A jury was selected Tuesday in the murder trial of 86-year-old Lawrence Loeffler, who stands accused of killing his wife at their south county home in January.
After more than three hours of questioning, prosecutors and defense attorneys chose eight women and four men to sit on the jury, with a man and woman serving as alternates.
Loeffler, who was in Deschutes County Circuit Court before Judge A. Michael Adler appearing frail and using oxygen tanks to breathe, is accused of murdering his wife, 83-year-old Betty Jane Loefflerthe morning of Jan. 28.
According to police and court documents, Loeffler called 911 around 8:05 a.m. reporting he had shot his wife in the head at their home on Old Mill Road outside La Pine. When county sheriff’s deputies arrived, they found the woman lying face down on the back deck.

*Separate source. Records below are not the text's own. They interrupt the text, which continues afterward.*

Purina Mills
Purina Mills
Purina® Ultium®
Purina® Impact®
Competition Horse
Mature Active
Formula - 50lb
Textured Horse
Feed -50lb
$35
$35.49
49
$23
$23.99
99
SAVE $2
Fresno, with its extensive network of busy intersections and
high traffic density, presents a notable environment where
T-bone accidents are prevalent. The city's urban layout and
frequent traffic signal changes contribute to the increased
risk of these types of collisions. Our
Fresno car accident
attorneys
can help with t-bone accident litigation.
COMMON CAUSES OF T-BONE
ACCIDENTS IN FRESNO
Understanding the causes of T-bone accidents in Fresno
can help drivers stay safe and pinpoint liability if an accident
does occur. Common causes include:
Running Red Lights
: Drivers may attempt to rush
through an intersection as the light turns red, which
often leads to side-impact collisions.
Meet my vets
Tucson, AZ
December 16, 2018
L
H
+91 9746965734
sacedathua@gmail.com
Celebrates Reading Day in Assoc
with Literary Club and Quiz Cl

A search warrant affidavit states Loeffler told law enforcement officers two versions of the circumstances surrounding his wife’s death. First, the affidavit states, he said the couple was fighting, possibly about laundry, and he feared for his life so he shot her.
The second time investigators asked Loeffler about the shooting, according to the affidavit, Loeffler said he’d overheard his wife on the phone with her daughter and became convinced the women were plotting to kill him. According to the documents, Loeffler described the situation as “survival of the fittest.”
Jacques DeKalb and Matthew Matrisciano will defend Loeffler during the murder case, while Deschutes County Chief Deputy District Attorney Mary Anderson and Deputy District Attorney Matt Nelson will try the case for the state.
On Tuesday, DeKalb asked prospective jurors their opinions of law enforcement and attorneys, as well as how they could determine whether a person has a physical or mental disability or defect, or whether a person suffers from dementia.
Anderson used her time in front of prospective jurors to ask them how they knew when someone was lying and the difference between regretting something and not meaning to do something.
She also pointed to Loeffler’s frailty.
“It is a concern for the state,” she told the prospective jurors. “We’re concerned you’ll look at him, you’ll look at his condition and his age and have sympathy for him, that you’ll say, ‘I feel sorry for the old guy.’ But that doesn’t do anyone any justice.”
The case is expected to continue today with opening statements from both the prosecution and the defense, followed by the prosecution calling its first witnesses.